Extrait:
= = = = = = =

Les musulmans britanniques reconnus comme les meilleurs donateurs des associations caritatives
La Charity Commission (Commission britannique chargée des organismes caritatifs), autrefois critiquée pour son « attention disproportionnée » envers les organismes de bienfaisance musulmans et crainte par les organisations caritatives islamiques dans le passé, a fait l’éloge des associations musulmanes dans un message sur son blog rédigé par son directeur de la sensibilisation Nick Donaldson. Selon Muslim Charities Forum, le blog indique que « les musulmans britanniques ont donné environ 100 millions de livres sterling à des causes caritatives durant le mois de Ramadan cette année. Pour contextualiser, cela équivaut à environ 38 livres sterling par seconde. »
Le Ramadan renforce l’esprit du don parmi les musulmans et cette année, la Charity Commission a dès le départ informé les donateurs de veiller à ce que leurs dons aillent à des associations légitimes. Elle a produit une vidéo et donné dix conseils importants pour encourager les gens à donner en toute sécurité.

= = = = = = =

Données fournies:
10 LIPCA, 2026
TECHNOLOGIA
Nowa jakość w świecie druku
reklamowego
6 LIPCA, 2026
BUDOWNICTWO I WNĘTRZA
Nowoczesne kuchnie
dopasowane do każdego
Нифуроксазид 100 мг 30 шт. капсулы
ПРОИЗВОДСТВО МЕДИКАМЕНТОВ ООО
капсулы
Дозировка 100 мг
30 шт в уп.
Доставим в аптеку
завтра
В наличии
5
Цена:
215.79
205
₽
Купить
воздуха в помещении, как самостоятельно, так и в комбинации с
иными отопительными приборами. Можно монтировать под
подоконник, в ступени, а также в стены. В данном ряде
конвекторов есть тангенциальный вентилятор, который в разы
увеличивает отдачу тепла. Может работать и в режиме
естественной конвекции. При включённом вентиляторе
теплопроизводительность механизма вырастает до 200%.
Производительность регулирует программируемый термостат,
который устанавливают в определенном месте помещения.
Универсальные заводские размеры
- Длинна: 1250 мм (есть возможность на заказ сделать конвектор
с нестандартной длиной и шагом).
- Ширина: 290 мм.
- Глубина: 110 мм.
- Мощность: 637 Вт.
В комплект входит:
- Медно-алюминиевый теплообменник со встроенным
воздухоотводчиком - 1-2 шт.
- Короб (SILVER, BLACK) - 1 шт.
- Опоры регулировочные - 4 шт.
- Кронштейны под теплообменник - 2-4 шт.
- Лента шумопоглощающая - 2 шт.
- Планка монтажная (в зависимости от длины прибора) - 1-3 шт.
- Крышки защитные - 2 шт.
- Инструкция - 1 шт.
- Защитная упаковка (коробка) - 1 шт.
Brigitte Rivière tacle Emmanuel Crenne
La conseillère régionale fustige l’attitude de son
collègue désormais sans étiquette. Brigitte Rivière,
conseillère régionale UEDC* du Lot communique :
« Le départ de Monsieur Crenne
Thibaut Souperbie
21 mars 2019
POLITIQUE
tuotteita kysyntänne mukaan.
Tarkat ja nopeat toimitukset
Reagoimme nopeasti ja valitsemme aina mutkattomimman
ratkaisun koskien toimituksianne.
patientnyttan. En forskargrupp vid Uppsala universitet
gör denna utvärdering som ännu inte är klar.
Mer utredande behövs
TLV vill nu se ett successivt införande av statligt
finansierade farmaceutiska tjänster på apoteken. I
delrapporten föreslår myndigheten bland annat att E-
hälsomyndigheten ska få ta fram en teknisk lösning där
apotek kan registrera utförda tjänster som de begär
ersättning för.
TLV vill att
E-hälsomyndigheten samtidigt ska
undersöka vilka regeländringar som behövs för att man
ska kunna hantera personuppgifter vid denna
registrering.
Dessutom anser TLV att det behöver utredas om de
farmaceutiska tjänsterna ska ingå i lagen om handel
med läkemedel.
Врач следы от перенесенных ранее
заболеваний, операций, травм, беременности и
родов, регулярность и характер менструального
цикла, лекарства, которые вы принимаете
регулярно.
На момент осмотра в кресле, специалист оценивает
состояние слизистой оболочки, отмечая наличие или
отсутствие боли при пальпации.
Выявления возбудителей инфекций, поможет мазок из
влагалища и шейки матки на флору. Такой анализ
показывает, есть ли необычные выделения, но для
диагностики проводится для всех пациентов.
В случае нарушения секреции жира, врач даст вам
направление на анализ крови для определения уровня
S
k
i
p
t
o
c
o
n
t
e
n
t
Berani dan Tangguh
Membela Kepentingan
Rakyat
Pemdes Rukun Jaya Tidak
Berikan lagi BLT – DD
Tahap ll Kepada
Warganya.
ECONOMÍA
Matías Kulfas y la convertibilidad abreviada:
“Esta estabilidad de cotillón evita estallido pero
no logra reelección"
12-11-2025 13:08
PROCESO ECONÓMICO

= = = = = = =

Pour chacune des affirmations (a), (b) et (c), indiquez par oui ou par non si elle concorde avec l'extrait ci-dessus, en citant les mots décisifs de l'extrait. (a) Le message de blog a été rédigé par le directeur de la sensibilisation de la Charity Commission. (b) Les musulmans britanniques ont donné environ 38 millions de livres sterling pendant le Ramadan. (c) La Charity Commission a donné cinq conseils pour encourager les dons en toute sécurité.

Réponse rédigée:
(a) Oui : « rédigé par son directeur de la sensibilisation Nick Donaldson ».
(b) Non : « ont donné environ 100 millions de livres sterling à des causes caritatives durant le mois de Ramadan ».
(c) Non : « donné dix conseils importants ».